Но нога не стукнулась о землю. Коба опустилась тихо и осторожно, как верблюд, и ноги Окерта мягко коснулись земли.
Потом медленно, опираясь на винтовку, как на костыль, он поднялся и вынул из притороченной к седлу сумки то немногое, что еще могло ему понадобиться: фляжку с водой, пачку печенья и маленькую, но тяжелую картонную коробочку, где лежало пятьдесят винтовочных патронов. Он долго глядел на Кобу — лошадь уже запрокинулась на левый бок, грудь умирающего животного тяжело подымалась и опускалась, в ней что-то громко булькало при каждом вдохе и выдохе. Он ничего не мог сделать, чтобы прекратить ее мучения: выстрел услыхали бы патрульные; охотничьего ножа у него не было, только маленький перочинный, который Дрина сунула ему в карман и которым вряд ли удастся нащупать и перерезать большую артерию на шее Кобы. Он ласково погладил морду лошади и отвернулся — глаза ему жгли слезы; он и Кобу оплакивал, и себя — больше уж ему не ездить верхом.
Серп месяца всплыл над вершинами, и долину покрыли мягко сливающиеся черные и белые тени — неясная, обманчивая мгла. Среди кустарника маячила примерно в миле Рейнова гора, ее песчаниковая вершина светлела на фоне Стромбергов. Полутьма была на руку Окерту: сам он видел, куда идет, зато его преследователи не смогли бы разглядеть его уже и за сто ярдов. Раненая нога была теперь не только бесполезной, но и мешала; стоило Окерту прикоснуться подошвой к земле, как невыносимая боль прожигала все его тело до поясницы, кинжалом ударяя в сердце. Было прохладно, но, пройдя половину пути, Окерт взмок от пота; все его мускулы дрожали, сердце гулко бухало.

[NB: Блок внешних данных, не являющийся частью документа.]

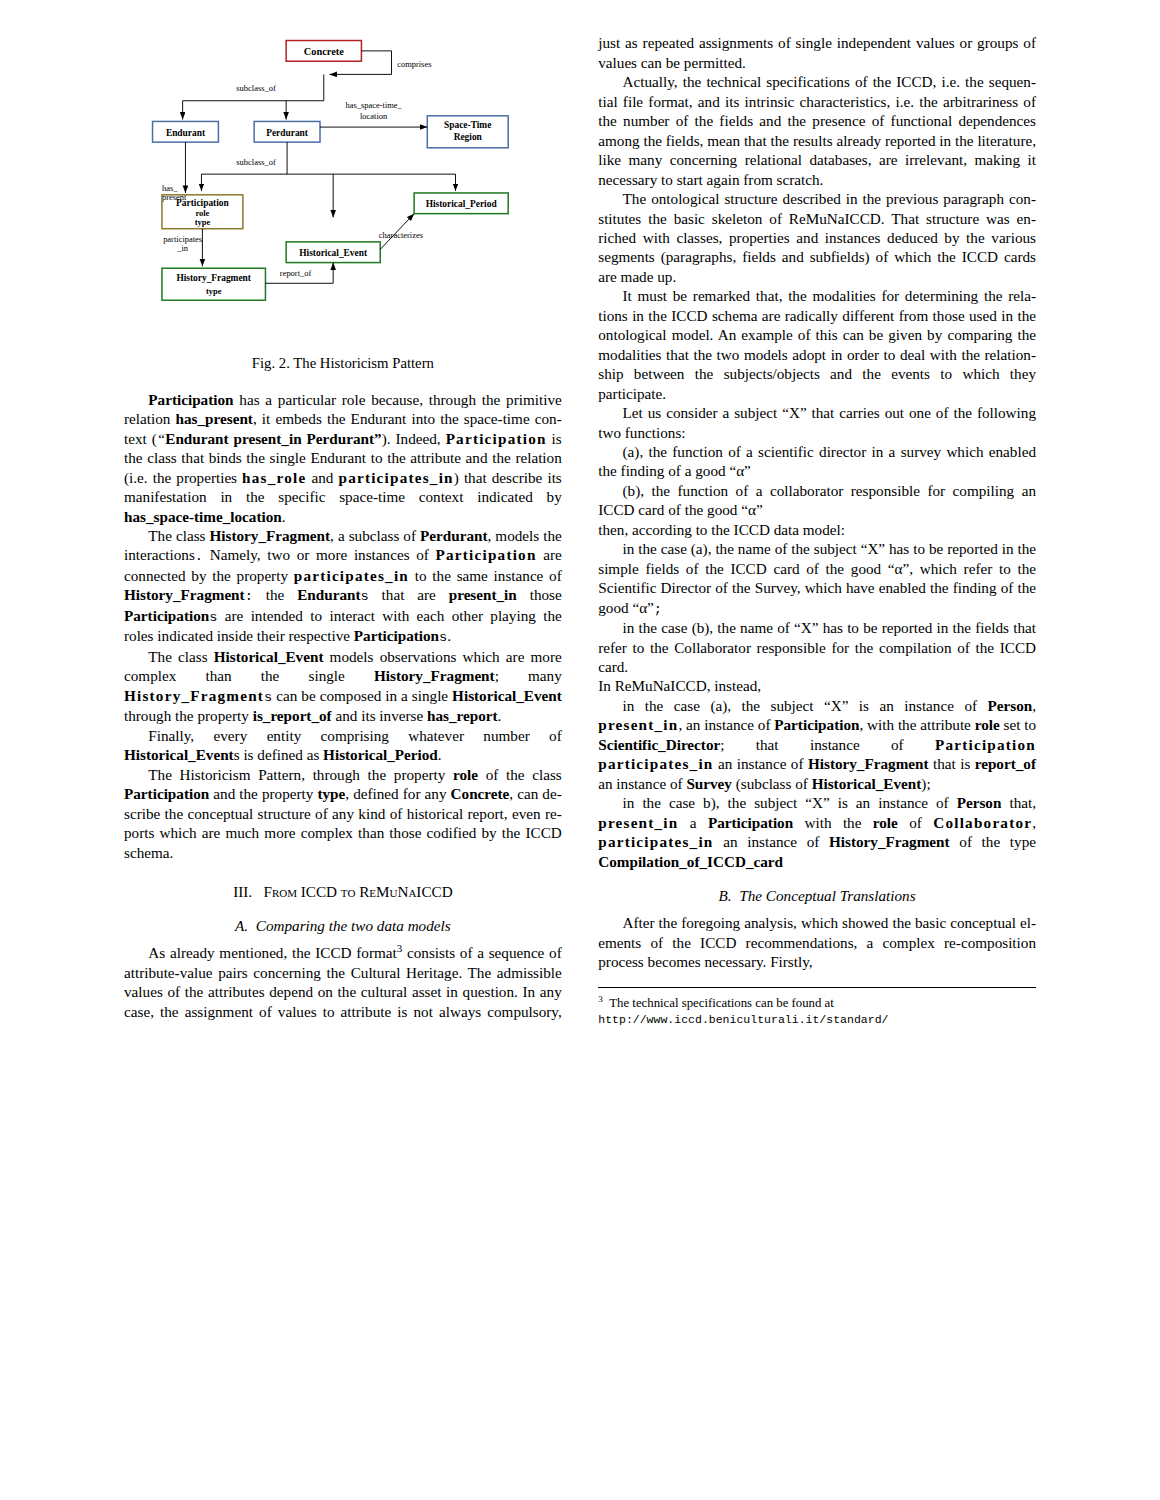Concrete comprises subclass_of Endurant Perdurant Space-Time Region has_space-time_ location subclass_of has_ present Participation role type Historical_Period participates _in Historical_Event characterizes History_Fragment type report_of
Fig. 2. The Historicism Pattern
Participation has a particular role because, through the primitive relation has_present, it embeds the Endurant into the space-time context (“Endurant present_in Perdurant”). Indeed, Participation is the class that binds the single Endurant to the attribute and the relation (i.e. the properties has_role and participates_in) that describe its manifestation in the specific space-time context indicated by has_space-time_location.
The class History_Fragment, a subclass of Perdurant, models the interactions. Namely, two or more instances of Participation are connected by the property participates_in to the same instance of History_Fragment: the Endurant s that are present_in those Participation s are intended to interact with each other playing the roles indicated inside their respective Participation s.
The class Historical_Event models observations which are more complex than the single History_Fragment; many History_Fragment s can be composed in a single Historical_Event through the property is_report_of and its inverse has_report.
Finally, every entity comprising whatever number of Historical_Events is defined as Historical_Period.
The Historicism Pattern, through the property role of the class Participation and the property type, defined for any Concrete, can describe the conceptual structure of any kind of historical report, even reports which are much more complex than those codified by the ICCD schema.
III. From ICCD to ReMuNaICCD
A. Comparing the two data models
As already mentioned, the ICCD format3 consists of a sequence of attribute-value pairs concerning the Cultural Heritage. The admissible values of the attributes depend on the cultural asset in question. In any case, the assignment of values to attribute is not always compulsory, just as repeated assignments of single independent values or groups of values can be permitted.
Actually, the technical specifications of the ICCD, i.e. the sequential file format, and its intrinsic characteristics, i.e. the arbitrariness of the number of the fields and the presence of functional dependences among the fields, mean that the results already reported in the literature, like many concerning relational databases, are irrelevant, making it necessary to start again from scratch.
The ontological structure described in the previous paragraph constitutes the basic skeleton of ReMuNaICCD. That structure was enriched with classes, properties and instances deduced by the various segments (paragraphs, fields and subfields) of which the ICCD cards are made up.
It must be remarked that, the modalities for determining the relations in the ICCD schema are radically different from those used in the ontological model. An example of this can be given by comparing the modalities that the two models adopt in order to deal with the relationship between the subjects/objects and the events to which they participate.
Let us consider a subject “X” that carries out one of the following two functions:
(a), the function of a scientific director in a survey which enabled the finding of a good “α”
(b), the function of a collaborator responsible for compiling an ICCD card of the good “α”
then, according to the ICCD data model:
in the case (a), the name of the subject “X” has to be reported in the simple fields of the ICCD card of the good “α”, which refer to the Scientific Director of the Survey, which have enabled the finding of the good “α”;
in the case (b), the name of “X” has to be reported in the fields that refer to the Collaborator responsible for the compilation of the ICCD card.
In ReMuNaICCD, instead,
in the case (a), the subject “X” is an instance of Person, present_in, an instance of Participation, with the attribute role set to Scientific_Director; that instance of Participation participates_in an instance of History_Fragment that is report_of an instance of Survey (subclass of Historical_Event);
in the case b), the subject “X” is an instance of Person that, present_in a Participation with the role of Collaborator, participates_in an instance of History_Fragment of the type Compilation_of_ICCD_card
B. The Conceptual Translations
After the foregoing analysis, which showed the basic conceptual elements of the ICCD recommendations, a complex re-composition process becomes necessary. Firstly,
3 The technical specifications can be found at http://www.iccd.beniculturali.it/standard/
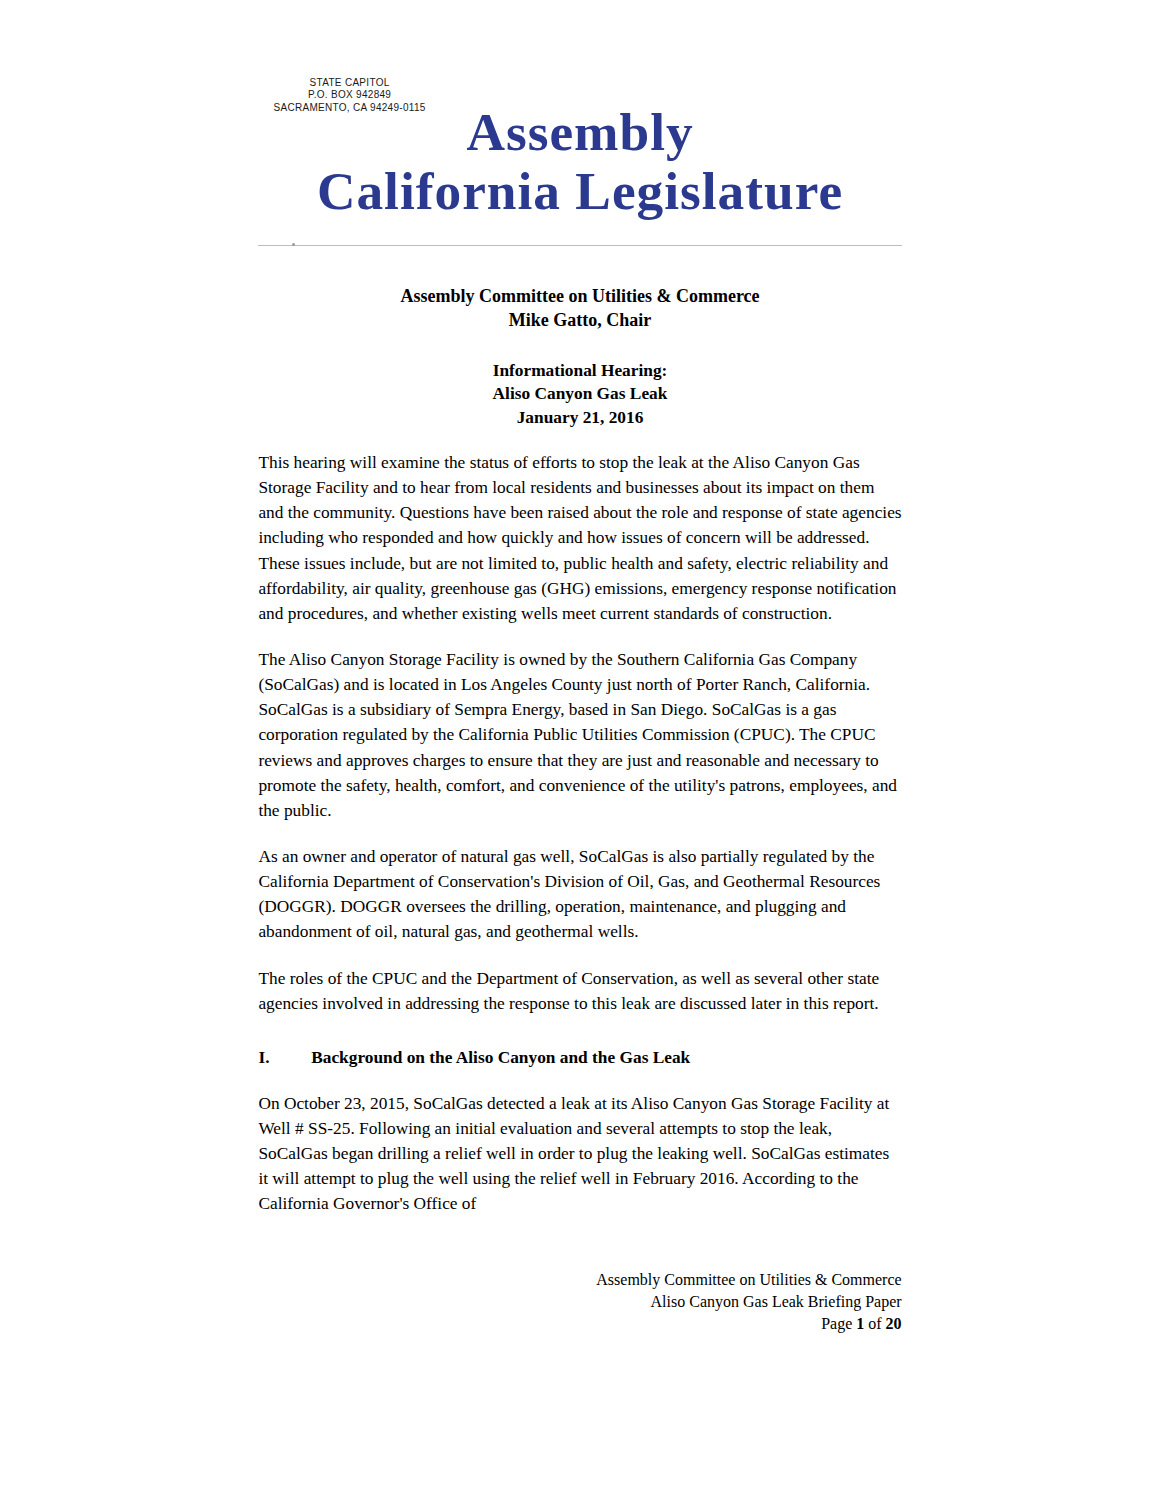STATE CAPITOL
P.O. BOX 942849
SACRAMENTO, CA 94249-0115
Assembly
California Legislature
Assembly Committee on Utilities & Commerce Mike Gatto, Chair
Informational Hearing:
Aliso Canyon Gas Leak
January 21, 2016
This hearing will examine the status of efforts to stop the leak at the Aliso Canyon Gas Storage Facility and to hear from local residents and businesses about its impact on them and the community. Questions have been raised about the role and response of state agencies including who responded and how quickly and how issues of concern will be addressed. These issues include, but are not limited to, public health and safety, electric reliability and affordability, air quality, greenhouse gas (GHG) emissions, emergency response notification and procedures, and whether existing wells meet current standards of construction.
The Aliso Canyon Storage Facility is owned by the Southern California Gas Company (SoCalGas) and is located in Los Angeles County just north of Porter Ranch, California. SoCalGas is a subsidiary of Sempra Energy, based in San Diego. SoCalGas is a gas corporation regulated by the California Public Utilities Commission (CPUC). The CPUC reviews and approves charges to ensure that they are just and reasonable and necessary to promote the safety, health, comfort, and convenience of the utility's patrons, employees, and the public.
As an owner and operator of natural gas well, SoCalGas is also partially regulated by the California Department of Conservation's Division of Oil, Gas, and Geothermal Resources (DOGGR). DOGGR oversees the drilling, operation, maintenance, and plugging and abandonment of oil, natural gas, and geothermal wells.
The roles of the CPUC and the Department of Conservation, as well as several other state agencies involved in addressing the response to this leak are discussed later in this report.
I. Background on the Aliso Canyon and the Gas Leak
On October 23, 2015, SoCalGas detected a leak at its Aliso Canyon Gas Storage Facility at Well # SS-25. Following an initial evaluation and several attempts to stop the leak, SoCalGas began drilling a relief well in order to plug the leaking well. SoCalGas estimates it will attempt to plug the well using the relief well in February 2016. According to the California Governor's Office of
Assembly Committee on Utilities & Commerce
Aliso Canyon Gas Leak Briefing Paper
Page 1 of 20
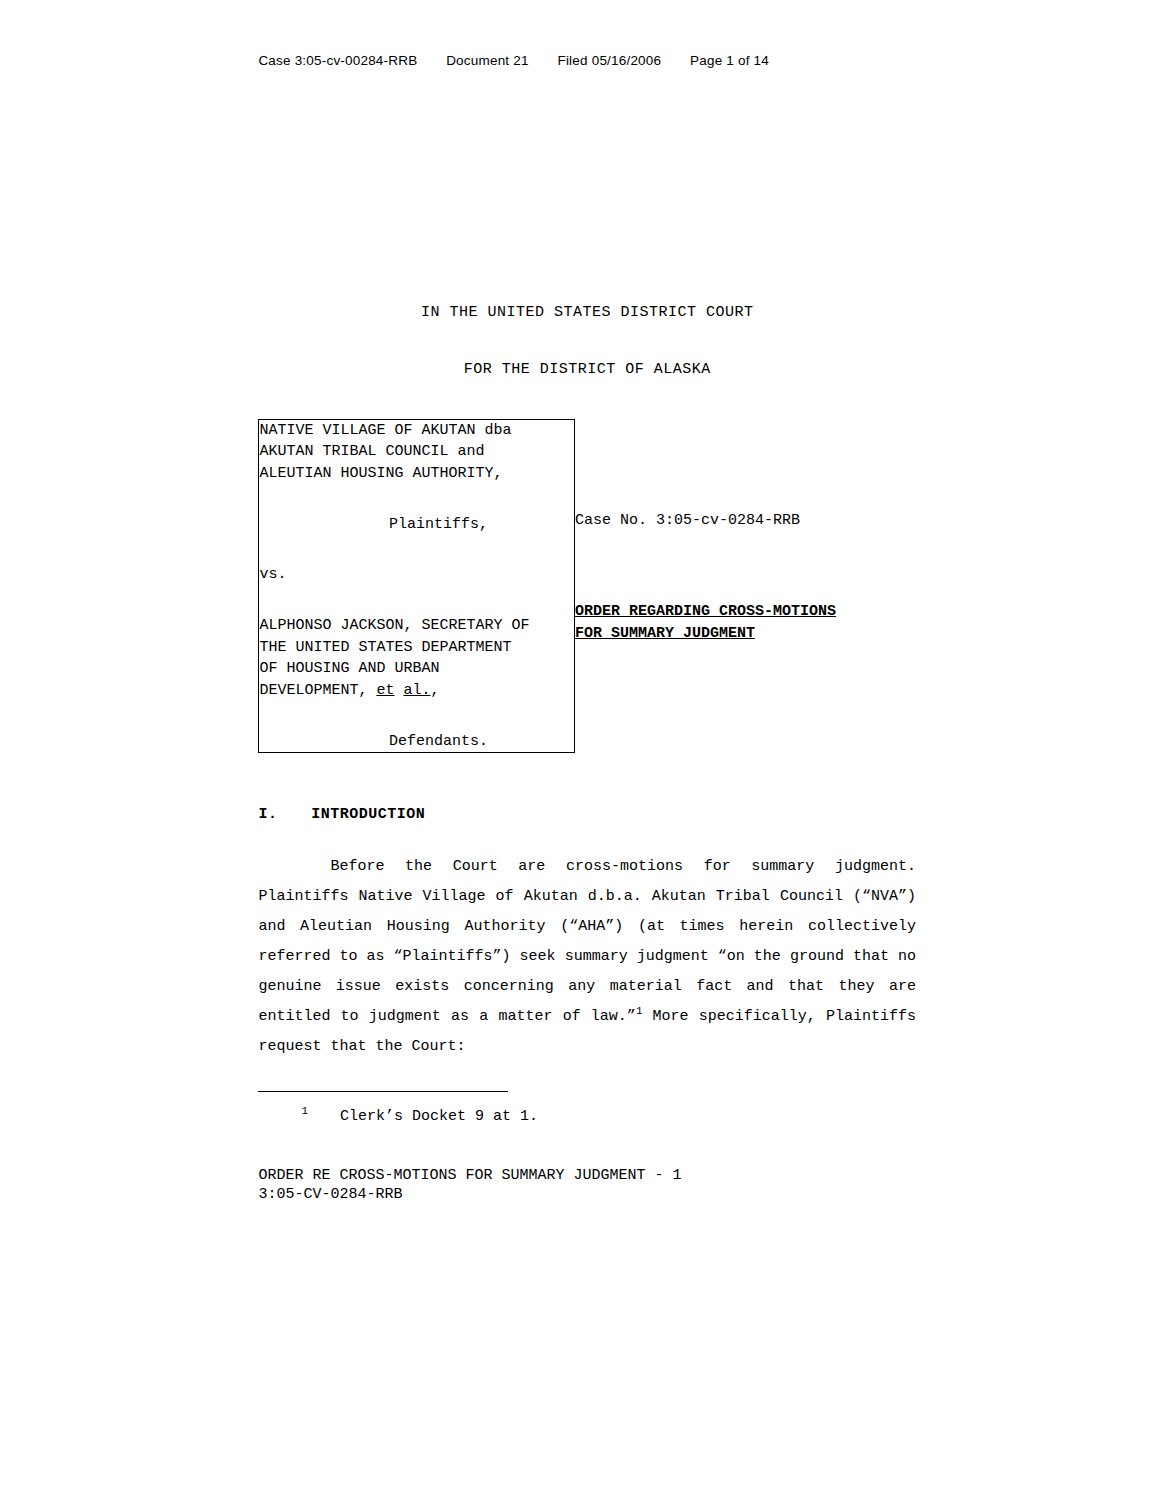Case 3:05-cv-00284-RRB Document 21 Filed 05/16/2006 Page 1 of 14
IN THE UNITED STATES DISTRICT COURT
FOR THE DISTRICT OF ALASKA
| NATIVE VILLAGE OF AKUTAN dba AKUTAN TRIBAL COUNCIL and ALEUTIAN HOUSING AUTHORITY, Plaintiffs, vs. ALPHONSO JACKSON, SECRETARY OF THE UNITED STATES DEPARTMENT OF HOUSING AND URBAN DEVELOPMENT, et al. , Defendants. | Case No. 3:05-cv-0284-RRB ORDER REGARDING CROSS-MOTIONS FOR SUMMARY JUDGMENT |
I. INTRODUCTION
Before the Court are cross-motions for summary judgment. Plaintiffs Native Village of Akutan d.b.a. Akutan Tribal Council (“NVA”) and Aleutian Housing Authority (“AHA”) (at times herein collectively referred to as “Plaintiffs”) seek summary judgment “on the ground that no genuine issue exists concerning any material fact and that they are entitled to judgment as a matter of law.”1 More specifically, Plaintiffs request that the Court:
1 Clerk’s Docket 9 at 1.
ORDER RE CROSS-MOTIONS FOR SUMMARY JUDGMENT - 1
3:05-CV-0284-RRB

Раненую ногу пришлось волочить, как бревно, она тянула его к земле; вконец измучившись, Окерт попробовал ползти, опираясь о землю ладонями и одним коленом. Боль уменьшилась, но, пробираясь ползком да еще волоча винтовку и фляжку, он слишком медленно двигался; кряхтя от напряжения, Окерт снова встал. Он уже добрался до подножия, когда заметил, что стало как-то особенно тихо и похолодало; это значило, что близится рассвет.
Запрокинув потное лицо, Окерт оглядывал крутой, поблескивающий сланцем скат; он знал, что времени осталось мало. Но сейчас, даже если бы он не был ранен, ему пришлось бы ползти; слишком низкий и редкий кустарник рос на каменистой почве, а склон был таким белым, что даже в рассеянном свете ущербной луны темный силуэт стоящего человека издали бросался в глаза.
Когда он дополз до середины склона, в кровь изрезав руки об острые камни и изодрав до лохмотьев брюки, в его затуманенном болью и усталостью сознании мелькнула мысль, что он делает нечто такое, на что никогда бы не решился в нормальном состоянии и при обычных обстоятельствах. Здесь царили мертвецы, здесь с незапамятных времен убивали. Даже при дневном свете от Рейновой горы веяло чем-то тревожащим, недобрым; в темноте никто бы не рискнул к ней подойти: ни чернокожий, ни белый. В детстве они с Дани покидали каменную крепость, когда солнце еще высоко стояло в небе. Только раз они заигрались и внезапно увидели темную тень, удивительно черную и густую; она наползала мальчикам на ноги, вытекая, казалось, прямо из развалин. Перепуганные, возбужденно, беззвучно смеясь, мальчики очертя голову сбежали вниз по склону, вверх по которому с таким трудом Окерт тащил сейчас свое измученное тело.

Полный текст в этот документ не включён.